Available data —
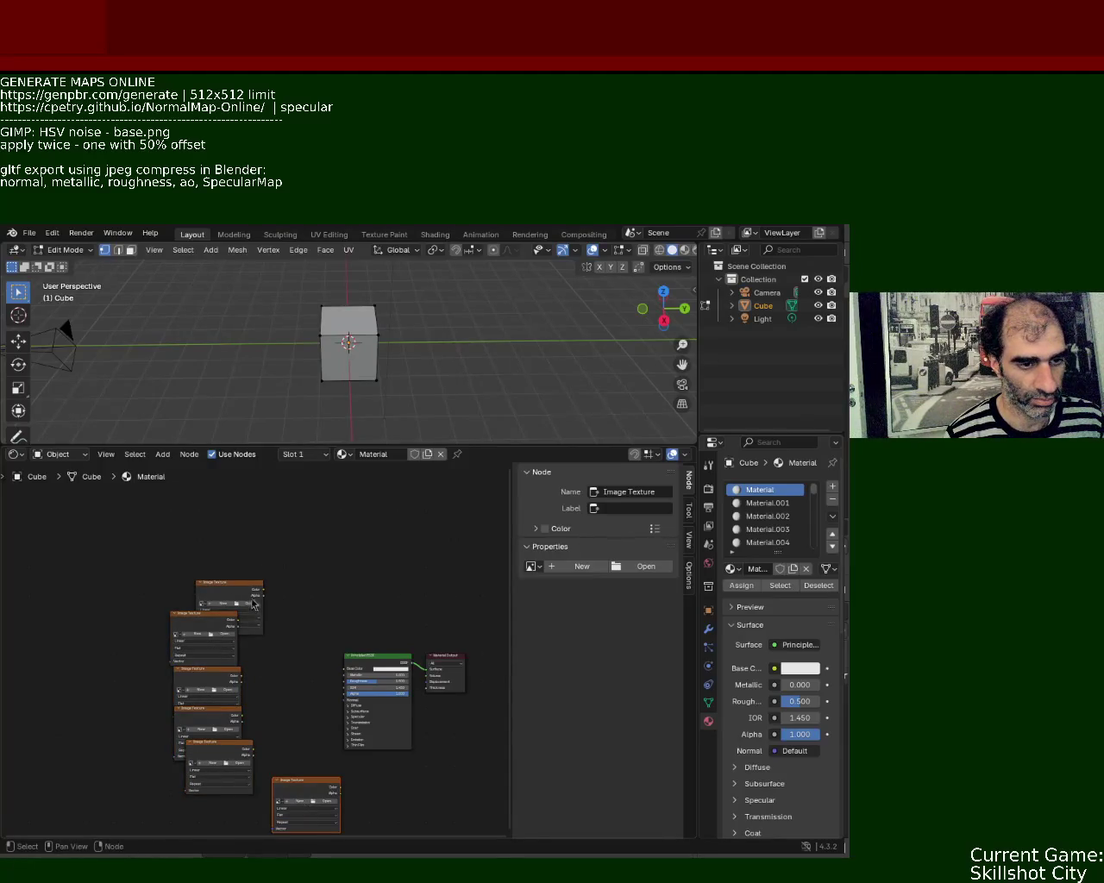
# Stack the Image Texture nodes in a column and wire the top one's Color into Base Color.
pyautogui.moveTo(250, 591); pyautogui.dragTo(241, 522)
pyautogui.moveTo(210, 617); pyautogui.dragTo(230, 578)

What this task involves — Copy the material exactly as written and leave every picture behind.

Exercise result —
# Stack the Image Texture nodes in a column and wire the top one's Color into Base Color.
pyautogui.moveTo(250, 591); pyautogui.dragTo(241, 522)
pyautogui.moveTo(210, 617); pyautogui.dragTo(230, 578)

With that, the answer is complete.